EIS: income tax relief: withdrawal or reduction of EIS relief: relief subsequently found not to have been due
In some cases it may be that the officer forms the opinion that relief falls to be withdrawn even though no notification has been given under ITA07/S240 or ITA07/S241 (see VCM14210). Where in such a case the reason for the officer’s opinion is that:
- the company is not a qualifying company, or
- the shares were not issued to raise money for the purpose of a qualifying business activity, or
- the company using the money raised does not satisfy the conditions applying to it, or
- the money raised was not employed for the purpose of a qualifying business activity within the time allowed,
the officer must give notice to the company before relief can be withdrawn.

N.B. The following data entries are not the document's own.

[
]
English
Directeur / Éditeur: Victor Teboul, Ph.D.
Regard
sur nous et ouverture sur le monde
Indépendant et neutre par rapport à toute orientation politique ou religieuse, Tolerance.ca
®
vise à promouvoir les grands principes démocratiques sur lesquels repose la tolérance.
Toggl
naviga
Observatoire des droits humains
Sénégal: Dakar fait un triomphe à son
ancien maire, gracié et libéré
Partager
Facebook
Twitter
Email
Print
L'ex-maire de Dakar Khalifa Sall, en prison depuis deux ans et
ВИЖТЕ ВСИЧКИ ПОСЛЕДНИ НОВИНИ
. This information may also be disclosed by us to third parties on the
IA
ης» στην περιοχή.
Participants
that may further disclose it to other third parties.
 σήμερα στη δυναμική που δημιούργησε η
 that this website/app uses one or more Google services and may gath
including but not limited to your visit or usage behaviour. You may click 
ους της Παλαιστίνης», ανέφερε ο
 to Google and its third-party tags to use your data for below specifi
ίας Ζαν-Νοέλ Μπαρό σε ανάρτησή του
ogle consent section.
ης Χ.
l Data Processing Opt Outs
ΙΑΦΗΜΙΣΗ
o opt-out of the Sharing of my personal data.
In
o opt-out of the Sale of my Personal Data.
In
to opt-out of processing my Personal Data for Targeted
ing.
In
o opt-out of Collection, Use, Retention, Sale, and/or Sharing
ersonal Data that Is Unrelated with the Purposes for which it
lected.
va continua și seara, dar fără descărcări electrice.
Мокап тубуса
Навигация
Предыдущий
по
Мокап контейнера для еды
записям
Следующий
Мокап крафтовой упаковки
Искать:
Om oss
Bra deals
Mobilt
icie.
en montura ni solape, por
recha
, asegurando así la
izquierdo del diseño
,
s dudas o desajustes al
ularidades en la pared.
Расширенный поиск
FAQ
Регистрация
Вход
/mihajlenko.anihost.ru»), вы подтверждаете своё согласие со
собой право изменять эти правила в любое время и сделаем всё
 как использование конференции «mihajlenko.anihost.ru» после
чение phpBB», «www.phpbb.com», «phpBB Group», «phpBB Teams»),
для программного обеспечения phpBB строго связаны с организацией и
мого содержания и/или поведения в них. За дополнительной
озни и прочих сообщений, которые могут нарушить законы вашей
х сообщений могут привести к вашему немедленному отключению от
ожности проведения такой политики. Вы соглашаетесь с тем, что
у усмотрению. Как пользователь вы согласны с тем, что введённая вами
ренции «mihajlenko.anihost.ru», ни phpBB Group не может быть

The notice should specify the date of the relevant share issue, state the grounds for the decision, and set out the company’s right of appeal against it.
The purpose of this procedure is to allow the party to appeal proceedings to be the company itself in cases where most of the relevant evidence lies within its own power, and to simplify the withdrawal process in cases where there is a large number of investors. But neither the failure of a company to appeal nor any decision by the tribunal in favour of HMRC in any appeal prohibits a shareholder from making his own appeal against a withdrawal assessment subsequently.
Once the officer has given a notice under ITA07/S234 it is not necessary to await determination of any appeal by the company before making an assessment to withdraw relief from individual investors. But if such assessments are made the officer should ensure that all individuals assessed are aware of the fact and that the company’s appeal is heard first (or at the same time).